=== SUPPLIED PASSAGE ===

The programs described herein can calculate the interaction energies of either a finite set or a crystal of polarizable molecules. They were written by Mihaly Mezei in collaboration with Professor Edwin S. Campbell at NYU on the CDC in 1975-76 and are based on algorithms deleloped either jointly or earlier by Professor Campbell. They have been converted to the current FORTRAN 77 version from 1988 to 1992 at Hunter College, CUNY, and at Mount Sinai School of Medicine, CUNY. It now runs on the IBM, VAX/VMS, CRAY and on any generic UNIX system.

The charge distribution at each lattice site is assumed to be characterized by a multipole expansion about the site in the formalism of Maxwell which computes the interaction energy in the form of general directional derivatives. Cooperativity is introduced through the dipole polarizability tensor of each charge distribution.

For a given charge distribution, the poles (scalar mulipliers for each harmonic order) and characteristic directions (used in the directional derivatives) are obtained with the program CHARDIR. This algorithm requires the Taylor series coefficients in the multipole expansion for the charge distribution. These coefficients can be computed for a one-determinant wave-function expanded over a Gaussian basis set with the program MOMENTS. The program MOMENTS can perform the multipole expansion at the position of any of the atoms or it can partition the electron density into atomic contributions in a number of different ways and thus perform the multipole expansion on each separately.If necessary, the moments can be translated and rotated by the program MOMTRNSF.

The program MULTIPOL computes three types of contributions to the interaction energies between a finite set of molecules. The permanent multipole interaction energies are calculated with recursion algorithms. The nonadditive induction energies are calculated in the induced dipole approximation. Pairwise additive interaction energies, which have the form of a linear combination of inverse powers of the distance between pairs of centers on each pair of molecules, can be used to model dispersion and repulsive contributions. These algorithms were used to develop a cooperative potential function for water- water interactions.

The same three types of contributions to the lattice energy of a crystal of polarizable molecules can also be computed. The permanent multipole contribution is calculated with Campbell's generalization of the Ewald method for ionic lattices to lattices of multipoles of arbitrary order and an efficient algorithm for a sequence of calculations on the same lattice but different molecular orientations.The algorithm proceeds in two steps. For each spherical harmonic order a set of quantitites, called crystal constants (completely determined by the geometry of the lattice sites), is calculated. These crystal constants are combined with characteristic directions and multipole moments in a much shorter step to obtain the permanent multipole interaction energy. The program CRYSCON executes the "crystal constant" calculations, and the program CRYSTAL calculates the permanent multipole and, if desired, the induction contributions to the lattice energy. The program CRYSPOT computes pairwise additive contributions for each molecule in the unit cell.It sums the interactions over all other molecules in a crystallographic parallelepiped about each molecule. The potential used has the form of inverse powers of the distance between the interacting centers.

The programs are written in FORTRAN 77 and are very portable. The programs should run on any UNIX machine as is.For non-UNIX systems, the CALL SYSTEM statements have to be eliminated. Lines required by IBM (MVS or VM) are given prefixed with CIBM and by VAX/VMS with CVAX--these have to be blanked out, as appropriate.The program MULTIPOL requires a preprocessor (see Sec. E.6 of the documentation) to set the dimensions as needed.

The current version uses single-precision arithmetic in most places. This limited the precision of the calculated moments to 4-5 significant figures for a water molecule in a calculation with 32-bit arithmetic. If increased precision is needed, the program should be converted to double precision (by declaring all real variables as REAL*8 with the IMPLICIT declaration and changing the intrisic fuction calls to their REAL*8 counterpart). On the Convex the -p8 compiler option automatically doubles the word sizes.

===

- REQUIRED ACTION 1: Update the passage on the interaction energy programs: give it again from "The programs described" to "each charge distribution.", with "collaboration" replaced by "partnership".
- REQUIRED ACTION 2: According to the passage on the interaction energy programs, which program computes the Taylor series coefficients for a one-determinant wave-function expanded over a Gaussian basis set?

=== DATASET CONTENT ===

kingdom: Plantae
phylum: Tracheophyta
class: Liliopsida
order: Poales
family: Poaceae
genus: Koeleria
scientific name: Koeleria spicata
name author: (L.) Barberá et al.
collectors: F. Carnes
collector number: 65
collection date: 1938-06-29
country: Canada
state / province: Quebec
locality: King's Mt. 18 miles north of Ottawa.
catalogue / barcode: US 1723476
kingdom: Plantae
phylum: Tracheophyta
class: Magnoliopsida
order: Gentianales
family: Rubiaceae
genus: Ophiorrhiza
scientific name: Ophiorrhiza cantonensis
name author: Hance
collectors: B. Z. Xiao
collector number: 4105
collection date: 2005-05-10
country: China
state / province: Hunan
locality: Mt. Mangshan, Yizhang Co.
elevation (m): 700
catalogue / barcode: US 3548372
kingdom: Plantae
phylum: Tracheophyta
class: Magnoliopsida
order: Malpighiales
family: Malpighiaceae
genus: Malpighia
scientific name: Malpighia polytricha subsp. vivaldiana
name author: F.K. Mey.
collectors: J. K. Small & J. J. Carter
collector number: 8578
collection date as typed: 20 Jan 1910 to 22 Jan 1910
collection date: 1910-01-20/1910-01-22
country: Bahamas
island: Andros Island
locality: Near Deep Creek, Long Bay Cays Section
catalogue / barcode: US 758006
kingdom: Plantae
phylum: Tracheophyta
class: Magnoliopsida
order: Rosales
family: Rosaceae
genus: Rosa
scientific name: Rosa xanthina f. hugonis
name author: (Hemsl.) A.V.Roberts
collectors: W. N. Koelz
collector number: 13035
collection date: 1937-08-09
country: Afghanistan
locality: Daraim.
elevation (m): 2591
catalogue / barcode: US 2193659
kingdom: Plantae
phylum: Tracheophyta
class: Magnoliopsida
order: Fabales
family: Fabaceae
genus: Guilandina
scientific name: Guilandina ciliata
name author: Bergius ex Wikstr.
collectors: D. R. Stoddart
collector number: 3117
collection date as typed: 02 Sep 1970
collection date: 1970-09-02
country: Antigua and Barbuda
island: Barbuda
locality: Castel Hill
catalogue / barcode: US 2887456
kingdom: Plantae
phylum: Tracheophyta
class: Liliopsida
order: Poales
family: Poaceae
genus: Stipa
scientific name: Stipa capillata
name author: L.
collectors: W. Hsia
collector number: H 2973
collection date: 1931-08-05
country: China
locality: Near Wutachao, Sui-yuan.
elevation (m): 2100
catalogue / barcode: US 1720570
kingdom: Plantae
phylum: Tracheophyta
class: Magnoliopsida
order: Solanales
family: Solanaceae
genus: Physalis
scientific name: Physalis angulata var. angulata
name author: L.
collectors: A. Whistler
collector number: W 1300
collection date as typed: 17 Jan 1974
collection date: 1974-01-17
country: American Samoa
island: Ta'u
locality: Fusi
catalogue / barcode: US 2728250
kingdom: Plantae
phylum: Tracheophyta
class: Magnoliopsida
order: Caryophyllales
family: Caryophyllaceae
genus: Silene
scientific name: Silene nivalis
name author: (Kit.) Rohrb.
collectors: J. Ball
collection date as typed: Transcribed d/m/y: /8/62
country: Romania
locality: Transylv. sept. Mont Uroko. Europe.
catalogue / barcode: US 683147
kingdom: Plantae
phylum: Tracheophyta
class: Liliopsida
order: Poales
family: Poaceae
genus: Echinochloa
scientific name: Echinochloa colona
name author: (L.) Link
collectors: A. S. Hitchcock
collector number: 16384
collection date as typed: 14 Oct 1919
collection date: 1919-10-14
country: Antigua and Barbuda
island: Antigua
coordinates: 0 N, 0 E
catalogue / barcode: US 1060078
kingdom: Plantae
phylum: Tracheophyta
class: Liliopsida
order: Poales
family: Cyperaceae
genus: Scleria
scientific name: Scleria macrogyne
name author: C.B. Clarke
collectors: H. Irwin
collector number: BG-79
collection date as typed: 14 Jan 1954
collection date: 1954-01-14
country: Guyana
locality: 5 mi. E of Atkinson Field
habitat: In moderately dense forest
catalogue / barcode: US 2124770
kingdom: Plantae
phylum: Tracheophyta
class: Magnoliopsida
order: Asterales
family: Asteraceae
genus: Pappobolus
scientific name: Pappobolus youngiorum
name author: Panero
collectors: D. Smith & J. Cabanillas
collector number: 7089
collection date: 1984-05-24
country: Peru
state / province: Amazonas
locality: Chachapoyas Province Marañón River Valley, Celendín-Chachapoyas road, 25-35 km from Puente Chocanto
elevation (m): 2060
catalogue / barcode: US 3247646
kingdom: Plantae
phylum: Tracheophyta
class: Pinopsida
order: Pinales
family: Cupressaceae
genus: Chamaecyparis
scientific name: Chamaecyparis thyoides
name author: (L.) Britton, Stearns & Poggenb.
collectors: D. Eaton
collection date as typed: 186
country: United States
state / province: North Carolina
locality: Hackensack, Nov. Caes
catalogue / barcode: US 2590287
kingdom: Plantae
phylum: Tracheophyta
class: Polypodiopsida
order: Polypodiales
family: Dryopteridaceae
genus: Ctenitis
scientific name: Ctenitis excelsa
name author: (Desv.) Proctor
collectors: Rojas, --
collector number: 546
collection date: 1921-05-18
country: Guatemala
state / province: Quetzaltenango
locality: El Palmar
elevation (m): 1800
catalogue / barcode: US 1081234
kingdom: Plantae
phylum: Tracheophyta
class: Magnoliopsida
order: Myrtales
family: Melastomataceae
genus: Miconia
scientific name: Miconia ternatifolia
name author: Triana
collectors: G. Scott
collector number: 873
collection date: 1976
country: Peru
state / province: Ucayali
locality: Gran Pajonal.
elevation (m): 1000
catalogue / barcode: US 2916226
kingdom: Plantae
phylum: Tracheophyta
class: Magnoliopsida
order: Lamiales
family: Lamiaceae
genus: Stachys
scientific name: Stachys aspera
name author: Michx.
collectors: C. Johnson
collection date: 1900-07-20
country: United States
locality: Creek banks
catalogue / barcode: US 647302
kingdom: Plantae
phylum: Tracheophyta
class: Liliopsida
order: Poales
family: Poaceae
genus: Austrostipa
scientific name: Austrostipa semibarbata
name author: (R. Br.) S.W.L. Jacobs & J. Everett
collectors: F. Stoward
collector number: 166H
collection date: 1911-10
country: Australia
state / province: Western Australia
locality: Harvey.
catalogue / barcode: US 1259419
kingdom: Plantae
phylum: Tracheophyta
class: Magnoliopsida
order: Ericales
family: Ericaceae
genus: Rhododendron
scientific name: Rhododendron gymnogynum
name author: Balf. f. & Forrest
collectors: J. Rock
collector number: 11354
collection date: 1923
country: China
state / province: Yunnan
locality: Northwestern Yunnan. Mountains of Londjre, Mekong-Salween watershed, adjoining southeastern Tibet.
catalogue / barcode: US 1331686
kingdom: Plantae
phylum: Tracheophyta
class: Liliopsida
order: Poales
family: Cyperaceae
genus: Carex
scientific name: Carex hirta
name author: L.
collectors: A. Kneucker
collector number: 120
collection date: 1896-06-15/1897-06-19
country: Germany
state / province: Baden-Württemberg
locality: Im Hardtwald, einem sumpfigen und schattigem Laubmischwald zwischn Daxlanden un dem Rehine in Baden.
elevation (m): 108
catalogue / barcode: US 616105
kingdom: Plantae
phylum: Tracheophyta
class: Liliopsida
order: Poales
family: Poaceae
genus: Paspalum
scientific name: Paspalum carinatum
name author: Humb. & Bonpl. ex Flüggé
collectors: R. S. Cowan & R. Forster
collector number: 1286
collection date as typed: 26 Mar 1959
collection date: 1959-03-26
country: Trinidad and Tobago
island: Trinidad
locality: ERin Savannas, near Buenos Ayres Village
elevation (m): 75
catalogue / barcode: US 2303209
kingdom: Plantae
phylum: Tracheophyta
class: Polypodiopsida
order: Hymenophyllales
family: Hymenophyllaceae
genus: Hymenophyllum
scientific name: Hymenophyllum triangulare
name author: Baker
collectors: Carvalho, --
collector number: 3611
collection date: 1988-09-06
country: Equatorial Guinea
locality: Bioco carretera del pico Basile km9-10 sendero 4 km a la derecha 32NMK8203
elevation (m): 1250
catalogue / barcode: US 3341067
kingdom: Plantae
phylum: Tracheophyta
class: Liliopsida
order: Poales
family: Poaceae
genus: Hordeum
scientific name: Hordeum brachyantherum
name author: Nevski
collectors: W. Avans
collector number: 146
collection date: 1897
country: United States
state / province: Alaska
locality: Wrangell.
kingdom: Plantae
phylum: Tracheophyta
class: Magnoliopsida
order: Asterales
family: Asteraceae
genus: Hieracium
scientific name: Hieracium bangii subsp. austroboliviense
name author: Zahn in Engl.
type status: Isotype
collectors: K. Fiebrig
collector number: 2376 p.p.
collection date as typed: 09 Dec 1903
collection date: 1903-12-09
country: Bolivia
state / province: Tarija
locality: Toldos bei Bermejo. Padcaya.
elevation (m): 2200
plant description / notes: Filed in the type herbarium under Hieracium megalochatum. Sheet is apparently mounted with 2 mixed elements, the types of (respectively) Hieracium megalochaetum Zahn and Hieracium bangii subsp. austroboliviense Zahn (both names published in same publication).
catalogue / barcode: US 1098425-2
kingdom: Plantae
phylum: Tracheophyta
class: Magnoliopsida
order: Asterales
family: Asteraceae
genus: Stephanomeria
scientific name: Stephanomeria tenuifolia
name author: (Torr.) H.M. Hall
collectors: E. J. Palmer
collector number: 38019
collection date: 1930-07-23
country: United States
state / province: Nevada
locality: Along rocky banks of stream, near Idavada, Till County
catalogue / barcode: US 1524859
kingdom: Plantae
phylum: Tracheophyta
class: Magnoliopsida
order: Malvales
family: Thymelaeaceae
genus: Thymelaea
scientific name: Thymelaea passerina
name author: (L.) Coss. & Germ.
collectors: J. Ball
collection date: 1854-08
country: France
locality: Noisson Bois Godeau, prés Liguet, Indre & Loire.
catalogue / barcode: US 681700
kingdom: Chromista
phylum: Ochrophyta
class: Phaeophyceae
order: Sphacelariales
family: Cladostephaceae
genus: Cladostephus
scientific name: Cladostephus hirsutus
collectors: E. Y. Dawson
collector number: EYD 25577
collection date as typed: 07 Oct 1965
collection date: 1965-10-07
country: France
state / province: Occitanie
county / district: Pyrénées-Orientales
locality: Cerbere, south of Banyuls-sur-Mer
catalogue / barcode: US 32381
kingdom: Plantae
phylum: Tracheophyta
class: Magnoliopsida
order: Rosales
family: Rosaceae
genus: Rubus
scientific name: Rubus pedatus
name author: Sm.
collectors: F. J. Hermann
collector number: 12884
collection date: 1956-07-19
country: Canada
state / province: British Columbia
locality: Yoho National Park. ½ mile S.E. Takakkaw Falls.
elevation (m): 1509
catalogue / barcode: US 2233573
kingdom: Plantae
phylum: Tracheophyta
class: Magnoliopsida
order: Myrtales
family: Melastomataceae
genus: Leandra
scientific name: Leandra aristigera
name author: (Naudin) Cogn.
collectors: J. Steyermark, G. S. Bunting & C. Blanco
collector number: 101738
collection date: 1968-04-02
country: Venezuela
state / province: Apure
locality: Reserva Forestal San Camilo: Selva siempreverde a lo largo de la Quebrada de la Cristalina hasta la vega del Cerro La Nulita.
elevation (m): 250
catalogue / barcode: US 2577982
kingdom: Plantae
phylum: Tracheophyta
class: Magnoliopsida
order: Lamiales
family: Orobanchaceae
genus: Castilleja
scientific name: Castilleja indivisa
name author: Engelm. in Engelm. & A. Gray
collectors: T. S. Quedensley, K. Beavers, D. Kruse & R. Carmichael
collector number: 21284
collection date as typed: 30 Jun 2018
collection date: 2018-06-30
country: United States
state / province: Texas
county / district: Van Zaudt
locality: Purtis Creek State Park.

===

- YOUR RESPONSE 1:
The programs described herein can calculate the interaction energies of either a finite set or a crystal of polarizable molecules. They were written by Mihaly Mezei in partnership with Professor Edwin S. Campbell at NYU on the CDC in 1975-76 and are based on algorithms deleloped either jointly or earlier by Professor Campbell. They have been converted to the current FORTRAN 77 version from 1988 to 1992 at Hunter College, CUNY, and at Mount Sinai School of Medicine, CUNY. It now runs on the IBM, VAX/VMS, CRAY and on any generic UNIX system.

The charge distribution at each lattice site is assumed to be characterized by a multipole expansion about the site in the formalism of Maxwell which computes the interaction energy in the form of general directional derivatives. Cooperativity is introduced through the dipole polarizability tensor of each charge distribution.

- YOUR RESPONSE 2: The program MOMENTS.